Ontslag en de billijke vergoeding

Naast de transitievergoeding kan aan een werknemer een billijke vergoeding worden toegekend. Hoe wordt de hoogte van deze billijke vergoeding bepaald?

Sinds 1 juli 2015 is met de invoering van de Wet werk en zekerheid (WWZ) het arbeidsrecht in het algemeen en het ontslagrecht in het bijzonder ingrijpend gewijzigd. De ontbindingsvergoeding die voorheen werd berekend aan de hand van de kantonrechtersformule werd ingeruild voor de transitievergoeding die wettelijk is vastgelegd. Een vergoeding die overigens substantieel lager is dan de vergoeding volgens de kantonrechtersformule.

De WWZ kent ook de mogelijkheid dat de rechter aan de werknemer bovenop de transitievergoeding een extra vergoeding toekent, de zogenaamde billijke vergoeding. Voor het toekennen van deze billijke vergoeding is vereist dat de werkgever ernstig verwijtbaar gehandeld heeft. Dit is bijvoorbeeld het geval als de opzegging in strijd is met de daarvoor geldende regels. Tot voor kort was niet duidelijk hoe de hoogte van de billijke vergoeding moest worden bepaald, maar daarin heeft de Hoge Raad met zijn uitspraak van 30 juni 2017, het zogenaamde "Hairstyle-arrest", iets meer duidelijkheid gebracht.
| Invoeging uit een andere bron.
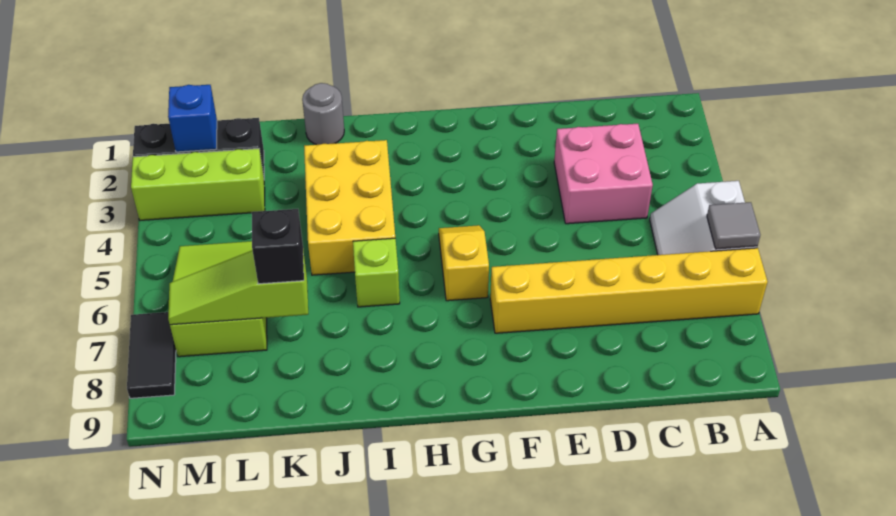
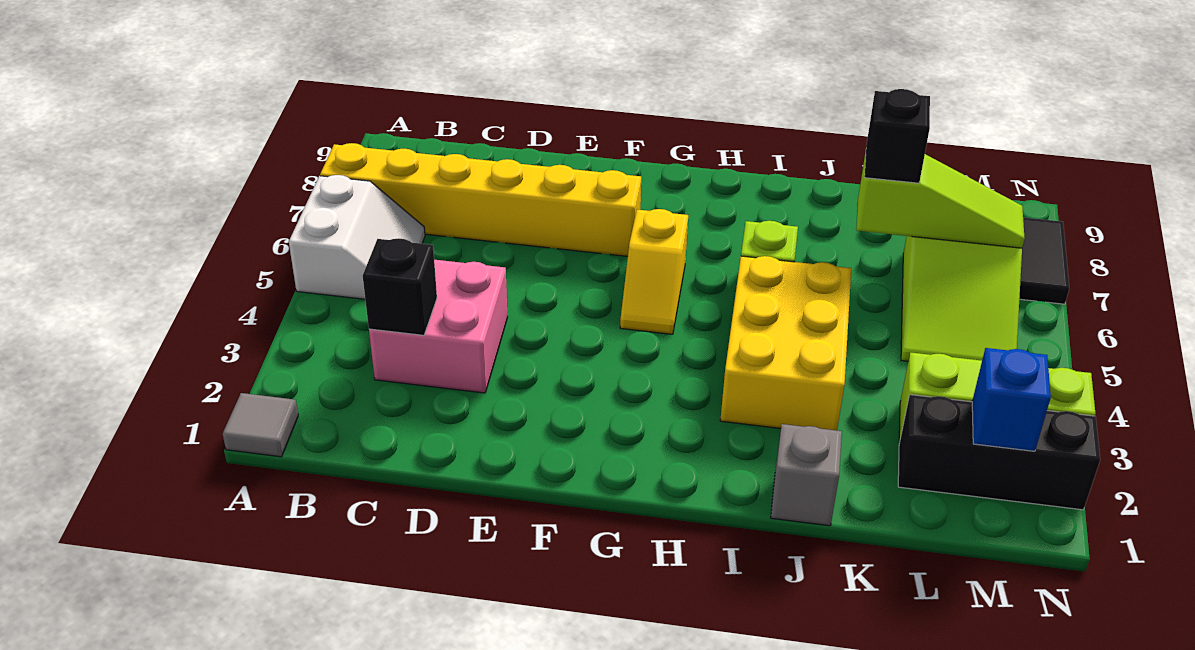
grey 1x1 tile [707,202,760,249] -> grey 1x1 tile moved to [223,393,298,457]
none -> black 1x1 brick [363,238,437,335]
grey 1x1 round brick [302,83,344,145] -> grey 1x1 brick [771,424,842,526]

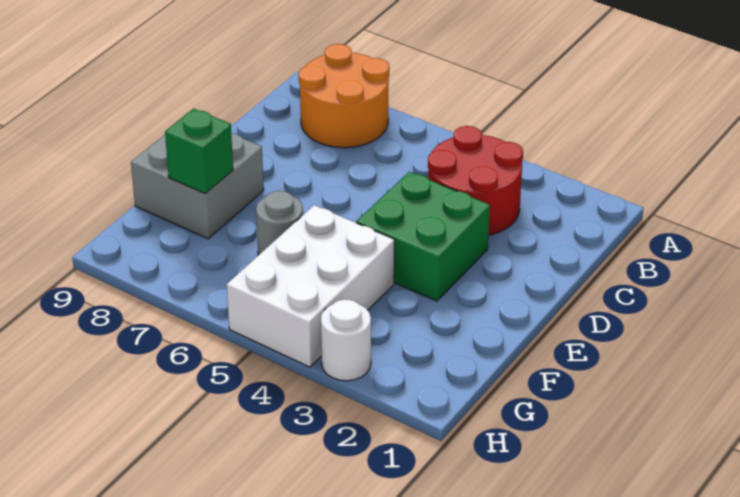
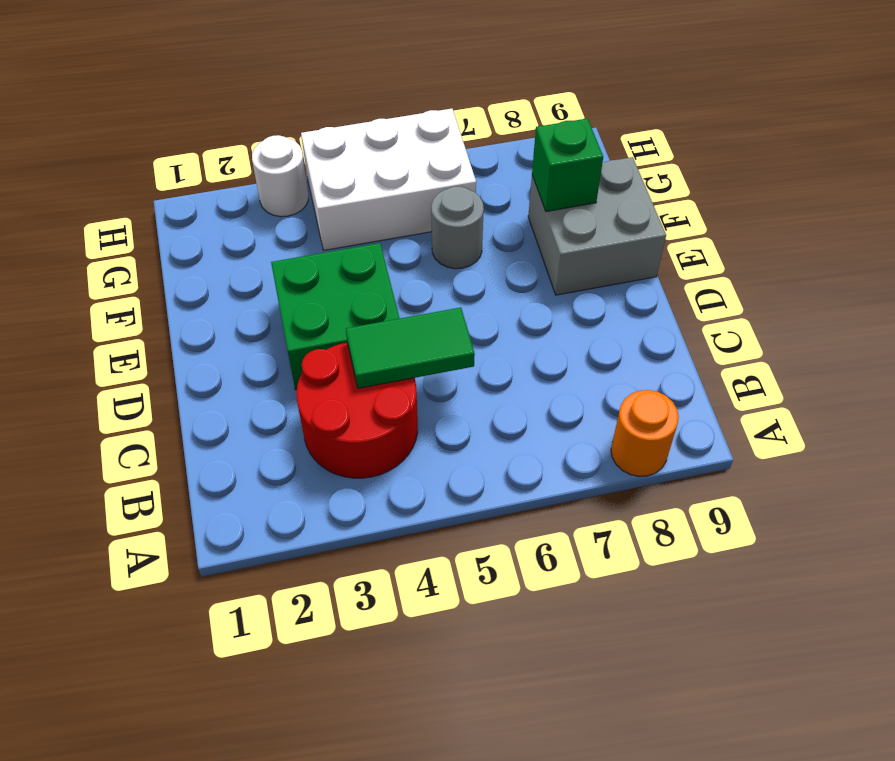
orange 2x2 round brick [299,44,389,148] -> orange 1x1 round brick [611,390,679,476]
none -> green 1x2 tile [346,307,475,388]
white 2x3 brick [227,205,395,367] -> white 2x3 brick turned to [301,109,476,250]

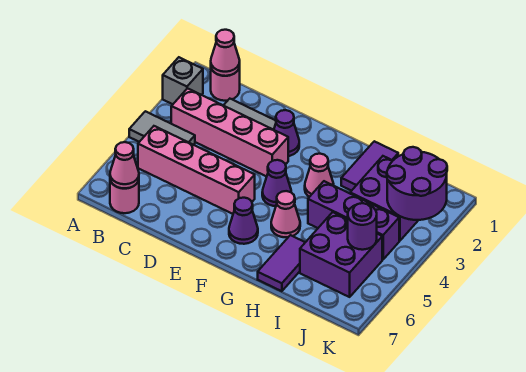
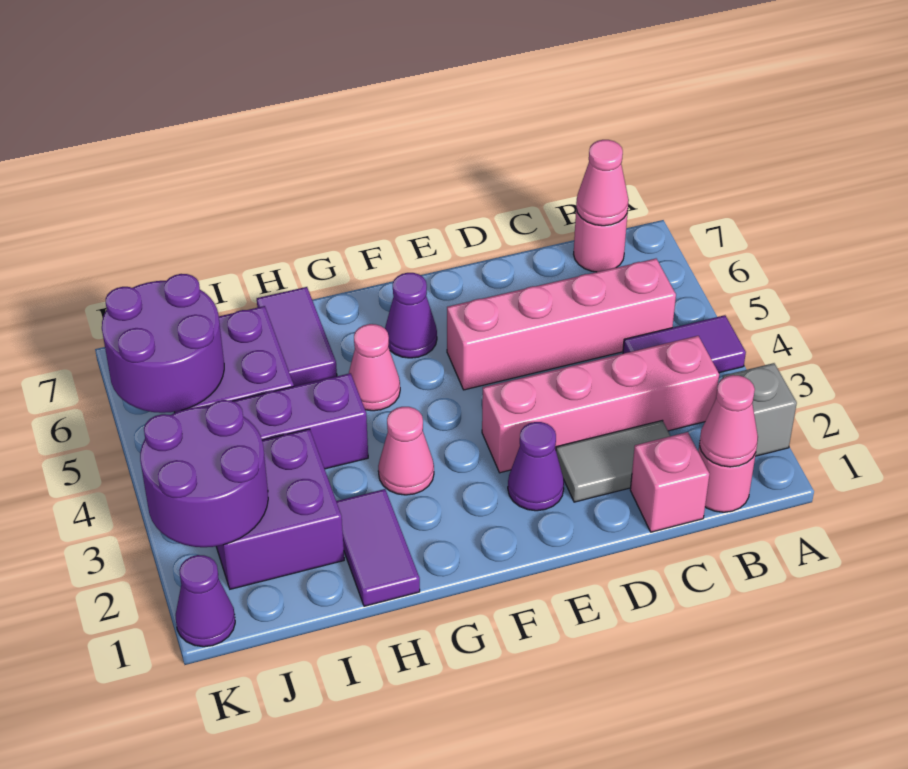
grey 1x2 tile [129,111,195,145] -> purple 1x2 tile [623,315,746,373]
none -> pink 1x1 brick [630,432,709,532]
purple 1x1 cone [262,160,291,206] -> purple 1x1 cone moved to [175,555,235,647]
purple 1x1 round brick [348,203,377,250] -> purple 2x2 round brick [102,274,224,413]

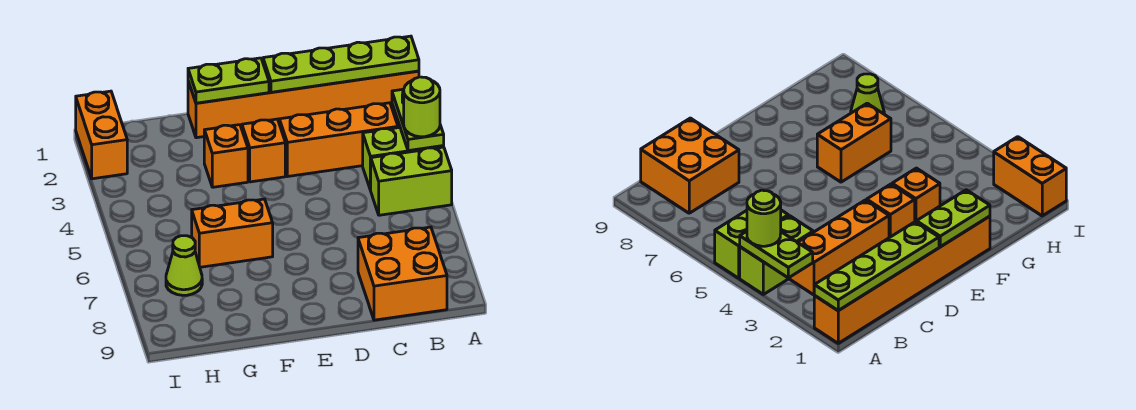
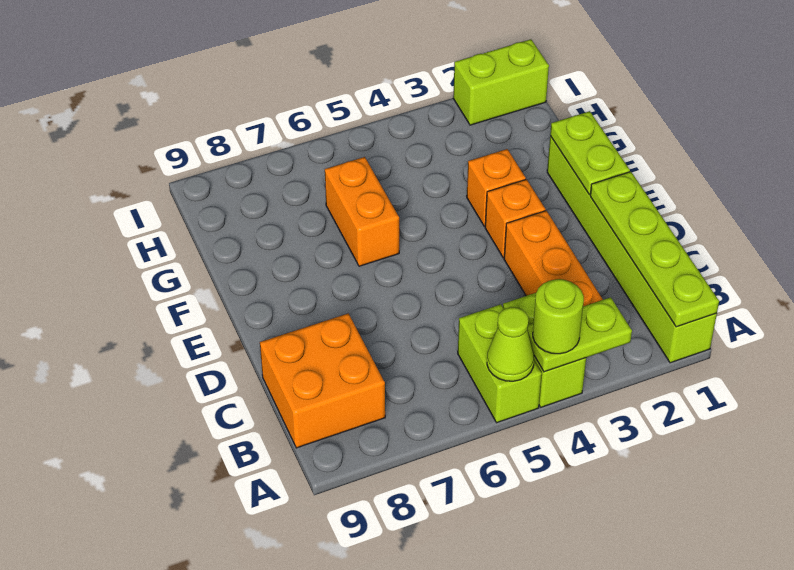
orange 1x6 brick [188,71,419,138] -> lime 1x6 brick [547,136,717,363]
lime 1x1 cone [166,236,202,295] -> lime 1x1 cone moved to [487,307,534,381]
orange 1x2 brick [76,91,127,179] -> lime 1x2 brick [453,39,549,125]

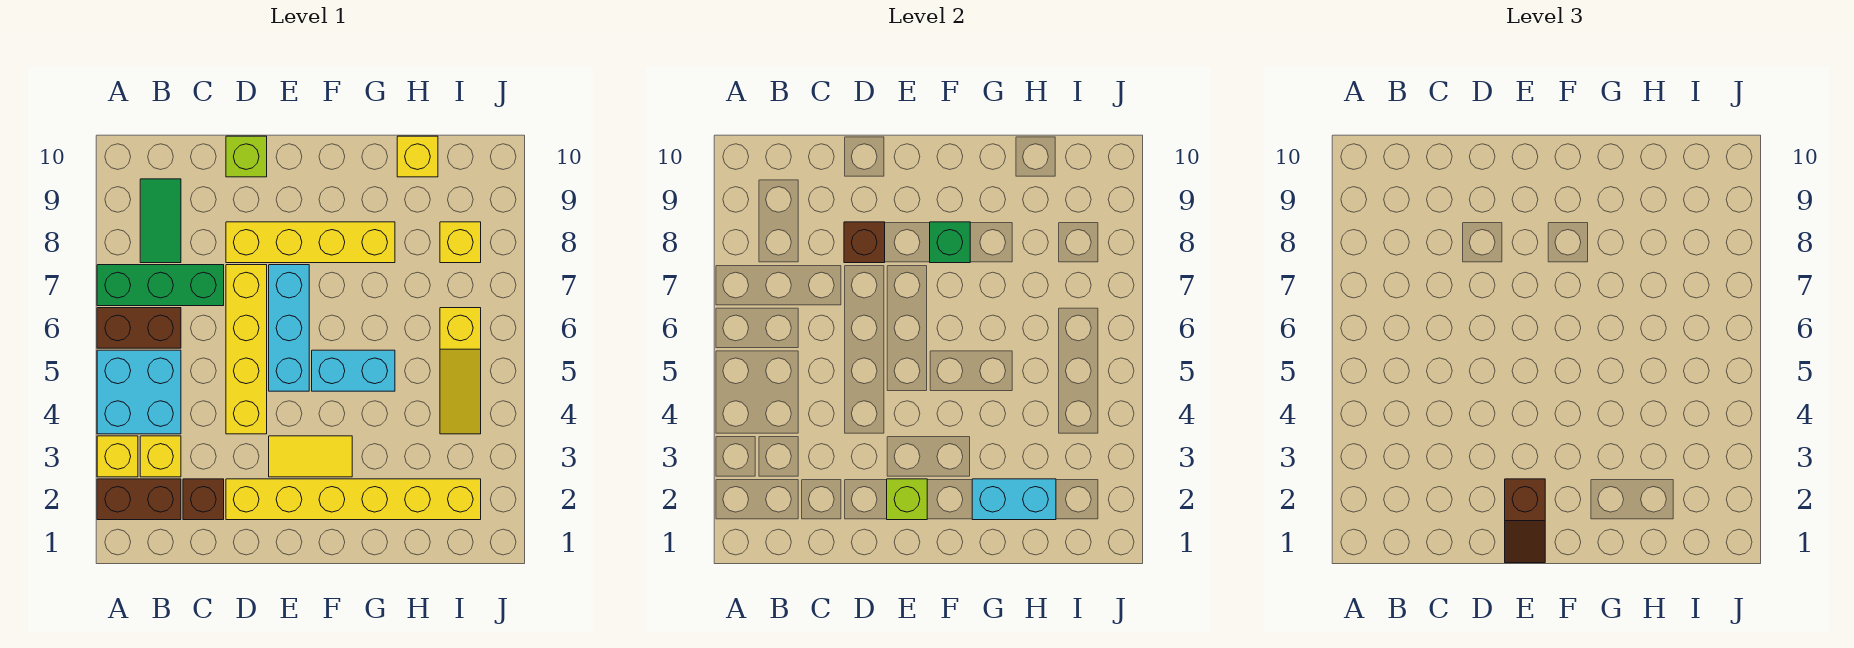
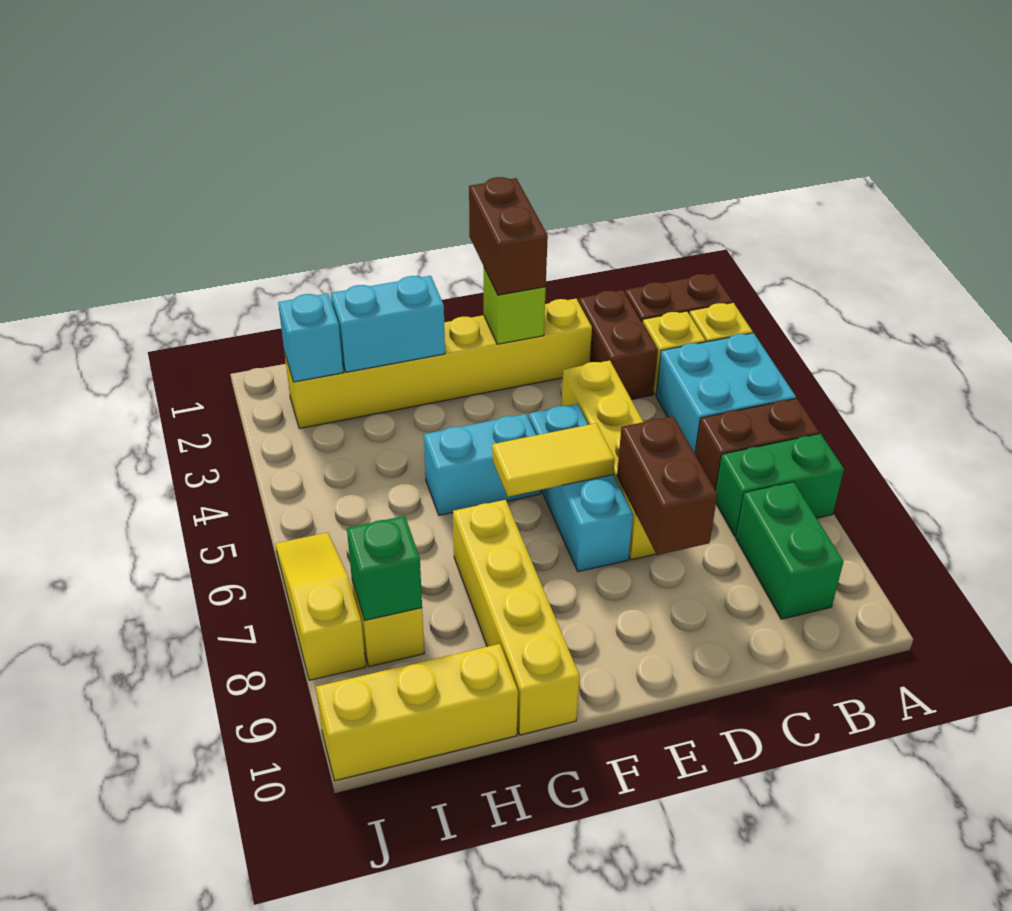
green 1x3 brick [97,265,224,306] -> green 1x2 brick [716,434,844,537]
green 1x2 tile [140,179,181,263] -> green 1x2 brick [736,482,843,619]
brown 1x1 brick [183,479,224,520] -> brown 1x2 brick [579,290,658,399]
yellow 1x4 brick [226,222,395,263] -> yellow 1x4 brick turned to [453,500,580,735]
brown 1x1 brick [844,222,885,263] -> brown 1x2 brick [617,416,717,555]
lime 1x1 brick [226,136,267,177] -> none
brown 1x2 slope [1505,479,1545,563] -> brown 1x2 brick [469,177,548,295]
yellow 1x2 tile [269,436,352,477] -> yellow 1x2 tile moved to [492,423,615,497]
green 1x1 brick [930,222,970,263] -> green 1x1 brick moved to [347,516,422,621]
yellow 1x1 brick [397,136,438,177] -> yellow 1x3 brick [316,644,518,781]
none -> cyan 1x1 brick [278,293,343,382]
yellow 1x3 slope [440,308,481,434] -> yellow 1x3 slope moved to [276,533,366,680]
Allereerst is van belang dat de Hoge Raad heeft beslist dat de billijke vergoeding niet als een strafsanctie (zogenaamd punitief karakter) mag worden beschouwd voor het handelen van de werkgever. Het gaat erom wat billijk is voor de werknemer en de Hoge Raad heeft geconcludeerd dat een werknemer recht heeft op een geïndividualiseerde berekening van de billijke vergoeding. Daarbij moet rekening worden gehouden met alle omstandigheden van het geval, inclusief de gevolgen van het ontslag voor de werknemer. Dit laatste is belangrijk, want tot deze uitspraak van de Hoge Raad werd in het algemeen aangenomen dat uit de wetsgeschiedenis volgde dat de gevolgen van het ontslag geacht werden verdisconteerd te zijn in de transitievergoeding. Daarmee maakt de Hoge Raad dus korte metten: als eenmaal vaststaat dat een billijke vergoeding moet worden toegekend omdat er aan de zijde van de werkgever sprake is van ernstige verwijtbaarheid, dan mogen de gevolgen van het ontslag wel een rol spelen bij het bepalen van de hoogte van de billijke vergoeding.

Bij het vaststellen van de billijke vergoeding mag volgens de Hoge Raad mede worden gelet op hetgeen de werknemer aan loon zou hebben genoten als de opzegging van zijn arbeidsovereenkomst zou zijn vernietigd. Het zal van de omstandigheden van het geval afhangen welke verdere duur van de arbeidsovereenkomst daarbij in aanmerking moet worden genomen. Als verdere gezichtspunten worden door de Hoge Raad genoemd: of de arbeidsovereenkomst ook op rechtmatige wijze beëindigd had kunnen worden en zo ja op welke termijn, de duur van het dienstverband, de gevolgen van het ontslag, of de werknemer inmiddels al ander werk heeft gevonden (en welke inkomsten de werknemer daaruit geniet) en (andere) inkomsten die hij in redelijkheid in de toekomst kan verwerven. Tenslotte moet de rechter ook rekening houden met de eventueel aan de werknemer toekomende transitievergoeding.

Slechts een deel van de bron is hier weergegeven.